Full disclosure: I love Anne Tyler’s writing. In this slim novel, she continues her theme of writing about ordinary but quirky people in Baltimore. Micah is a 42-year old man who lives a predictable life, constrained by precise patterns of behaviour. “Sometimes when he was dealing with people he felt like he was operating one of those claw machines on a boardwalk, those shovel things where you tried to scoop up prizes but the controls were too unwieldy and you worked at too great a remove”. Can Micah find happiness? Tyler describes funny and poignant situations with introspective wisdom.

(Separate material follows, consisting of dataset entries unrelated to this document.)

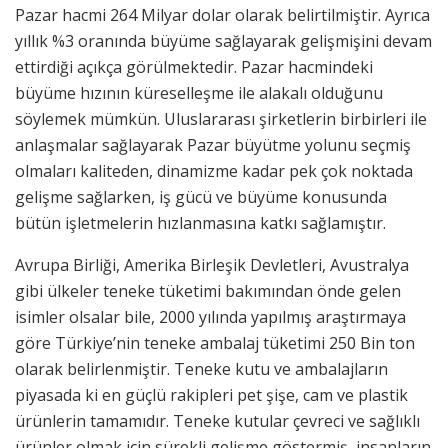
Pazar hacmi 264 Milyar dolar olarak belirtilmiştir. Ayrıca
yıllık %3 oranında büyüme sağlayarak gelişmişini devam
ettirdiği açıkça görülmektedir. Pazar hacmindeki
büyüme hızının küreselleşme ile alakalı olduğunu
söylemek mümkün. Uluslararası şirketlerin birbirleri ile
anlaşmalar sağlayarak Pazar büyütme yolunu seçmiş
olmaları kaliteden, dinamizme kadar pek çok noktada
gelişme sağlarken, iş gücü ve büyüme konusunda
bütün işletmelerin hızlanmasına katkı sağlamıştır.
Avrupa Birliği, Amerika Birleşik Devletleri, Avustralya
gibi ülkeler teneke tüketimi bakımından önde gelen
isimler olsalar bile, 2000 yılında yapılmış araştırmaya
göre Türkiye’nin teneke ambalaj tüketimi 250 Bin ton
olarak belirlenmiştir. Teneke kutu ve ambalajların
piyasada ki en güçlü rakipleri pet şişe, cam ve plastik
ürünlerin tamamıdır. Teneke kutular çevreci ve sağlıklı
ürünler olmak için sürekli gelişme göstermiş, insanların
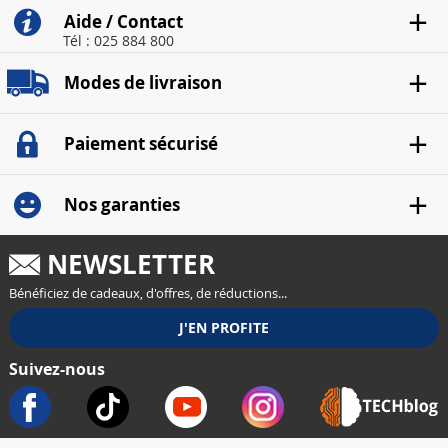
Aide / Contact
Tél : 025 884 800
Modes de livraison
Paiement sécurisé
Nos garanties
NEWSLETTER
Bénéficiez de cadeaux, d'offres, de réductions...
Suivez-nous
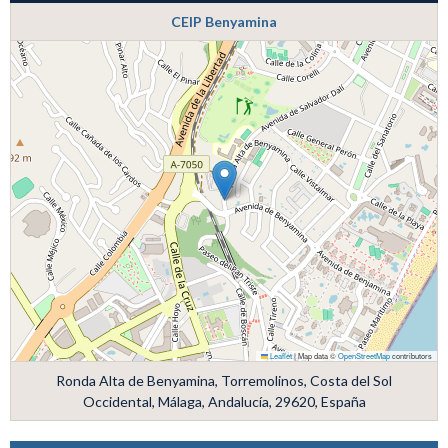
CEIP Benyamina
Leaflet
|
Map data ©
OpenStreetMap
contributors
Ronda Alta de Benyamina, Torremolinos, Costa del Sol
Occidental, Málaga, Andalucía, 29620, España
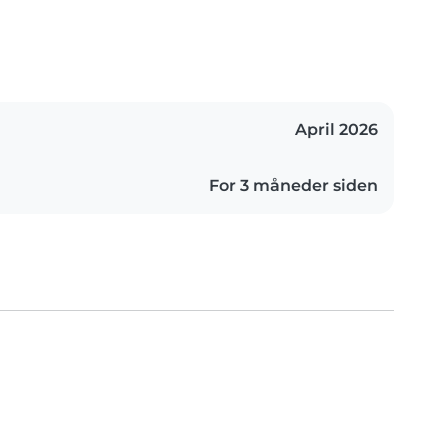
April 2026
For 3 måneder siden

The Starless Sea – Erin Morgenstern

What if you found an old mis-shelved fiction book in a University Library that contains an incident from your own life, described in perfect detail? This is the beginning of this wildly inventive novel and it gets better! Doors are painted on surfaces that become portals to an underground maze of tunnels and rooms filled with books/stories. Characters in reality interact with characters from stories, and time is very flexible. But this magical place is under attack and great quests ensue. Morgenstern’s writing is wonderfully imaginative; previously she wrote the fabulous The Night Circus (2011). Both books are must reads.

 

Amy adds; it’s a love letter to storytelling, and it gripped my heart.

The Vanishing Half – Brit Bennett

Two African-American twin sisters grow up in rural Louisiana in the 1950-60s with a unique feature – they are very light-skinned. Eventually their lives separate because Stella chooses to live as a white woman. In the 1980s, the daughters of the estranged sisters (one black, one white) meet by chance. So this is a relationship book: twin sisters, mother-daughters, cousins. Of particular interest is the strained and curious relationship between the two cousins which drives the latter half of the story. This is a really excellent identity book with a story line that is never trite or stereotypical – highly recommended.

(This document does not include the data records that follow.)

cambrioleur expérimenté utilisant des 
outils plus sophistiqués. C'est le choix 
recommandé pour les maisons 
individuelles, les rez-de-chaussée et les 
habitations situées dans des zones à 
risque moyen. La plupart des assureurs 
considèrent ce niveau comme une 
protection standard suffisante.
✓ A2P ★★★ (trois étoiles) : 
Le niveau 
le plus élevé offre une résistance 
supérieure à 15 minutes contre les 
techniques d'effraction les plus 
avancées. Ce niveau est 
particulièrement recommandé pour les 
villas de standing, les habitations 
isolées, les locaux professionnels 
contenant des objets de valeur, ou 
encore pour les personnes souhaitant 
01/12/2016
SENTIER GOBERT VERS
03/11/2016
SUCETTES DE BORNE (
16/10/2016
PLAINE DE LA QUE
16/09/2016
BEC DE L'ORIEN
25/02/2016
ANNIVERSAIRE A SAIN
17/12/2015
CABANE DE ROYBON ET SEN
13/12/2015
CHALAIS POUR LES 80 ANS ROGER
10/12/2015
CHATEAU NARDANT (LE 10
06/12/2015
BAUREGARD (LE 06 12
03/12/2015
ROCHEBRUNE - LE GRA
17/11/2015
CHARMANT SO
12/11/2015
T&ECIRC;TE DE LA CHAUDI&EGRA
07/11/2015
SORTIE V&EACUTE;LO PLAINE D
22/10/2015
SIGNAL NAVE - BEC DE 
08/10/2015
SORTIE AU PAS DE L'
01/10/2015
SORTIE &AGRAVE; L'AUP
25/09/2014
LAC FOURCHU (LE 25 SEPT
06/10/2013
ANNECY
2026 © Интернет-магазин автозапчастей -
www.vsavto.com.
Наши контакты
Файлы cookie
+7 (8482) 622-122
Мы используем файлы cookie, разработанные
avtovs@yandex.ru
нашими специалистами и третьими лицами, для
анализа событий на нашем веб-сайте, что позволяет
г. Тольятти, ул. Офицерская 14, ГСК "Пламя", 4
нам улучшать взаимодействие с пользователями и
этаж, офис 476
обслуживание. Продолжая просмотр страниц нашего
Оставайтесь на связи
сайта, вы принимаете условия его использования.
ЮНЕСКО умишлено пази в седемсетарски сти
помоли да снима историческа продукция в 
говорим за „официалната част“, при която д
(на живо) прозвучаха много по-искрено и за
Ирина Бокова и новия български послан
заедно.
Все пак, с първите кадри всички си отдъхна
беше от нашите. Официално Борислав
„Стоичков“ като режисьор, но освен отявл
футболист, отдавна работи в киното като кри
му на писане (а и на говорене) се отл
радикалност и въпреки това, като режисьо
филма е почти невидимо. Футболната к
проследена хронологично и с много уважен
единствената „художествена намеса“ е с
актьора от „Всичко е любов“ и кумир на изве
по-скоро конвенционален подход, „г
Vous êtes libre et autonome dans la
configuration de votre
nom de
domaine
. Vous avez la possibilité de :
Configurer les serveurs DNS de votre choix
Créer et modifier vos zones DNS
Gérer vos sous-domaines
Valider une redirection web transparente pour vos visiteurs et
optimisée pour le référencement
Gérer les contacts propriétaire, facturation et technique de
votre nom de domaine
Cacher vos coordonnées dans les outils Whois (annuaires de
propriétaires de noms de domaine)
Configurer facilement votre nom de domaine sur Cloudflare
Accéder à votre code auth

The Glass Hotel – Emily St. John Mandel

It is a tribute to Ms. Mandel’s skill as a writer (previous book, the brilliant Station Eleven) that a story about a Ponzi scheme in the economic collapse of 2009 can be both compelling and engaging. It is the psychology of fascinating inter-related characters that is so intriguing: the willingness to seize an opportunity, willful disbelief of reality (if it is too good to be true ..) because of delusions regarding wealth, the simultaneous paradox of knowing and not knowing. There is the enigmatic character of Vincent as a mysterious woman at the centre of the story. And there are hallucinatory ghosts in a spirit world. The story unfolds in a non-linear fashion but all loose ends are linked by the end of the book. Simply put, a great read.

My Dark Vanessa – Kate Elizabeth Russell

Trigger warning: this a disturbing story about sexual abuse, an inappropriate and illegal relationship between a 42-year old teacher at a high school and a 15-year old female student. After a year, the young girl lies; she states that accusations of an inappropriate relationship are a fabrication by her and so she is expelled. Thus the teacher is not revealed as a manipulative pedophile because the young girl, a naive child really, protects him; she believes that the teacher loves her and that everything done to her was consensual. And when she turns 18, she re-initiates a relationship that proceeds on and off for 15 years! This is a complex telling of complicated relationships. Be prepared for some tough reading – the emotions are presented graphically and honestly. Given these warnings, this book should be required reading in this #MeToo era.

American Dirt – Jeanine Cummins

A gritty contemporary story: a woman and her 8-year old son flee cartel violence in Acapulco with the goal of a new life in the USA. What follows is a perilous journey with some heart-breaking violence, theft and sexual assault, tempered by some extraordinary acts of kindness and compassion. This book has been controversial because of criticisms of cultural appropriation and stereotypical presentations of the largely Mexican characters. My limited frame of reference does not permit me to judge this issue. In my opinion, Ms. Cummins has a voice that deserves to be heard; others can judge the truthfulness and veracity of her story.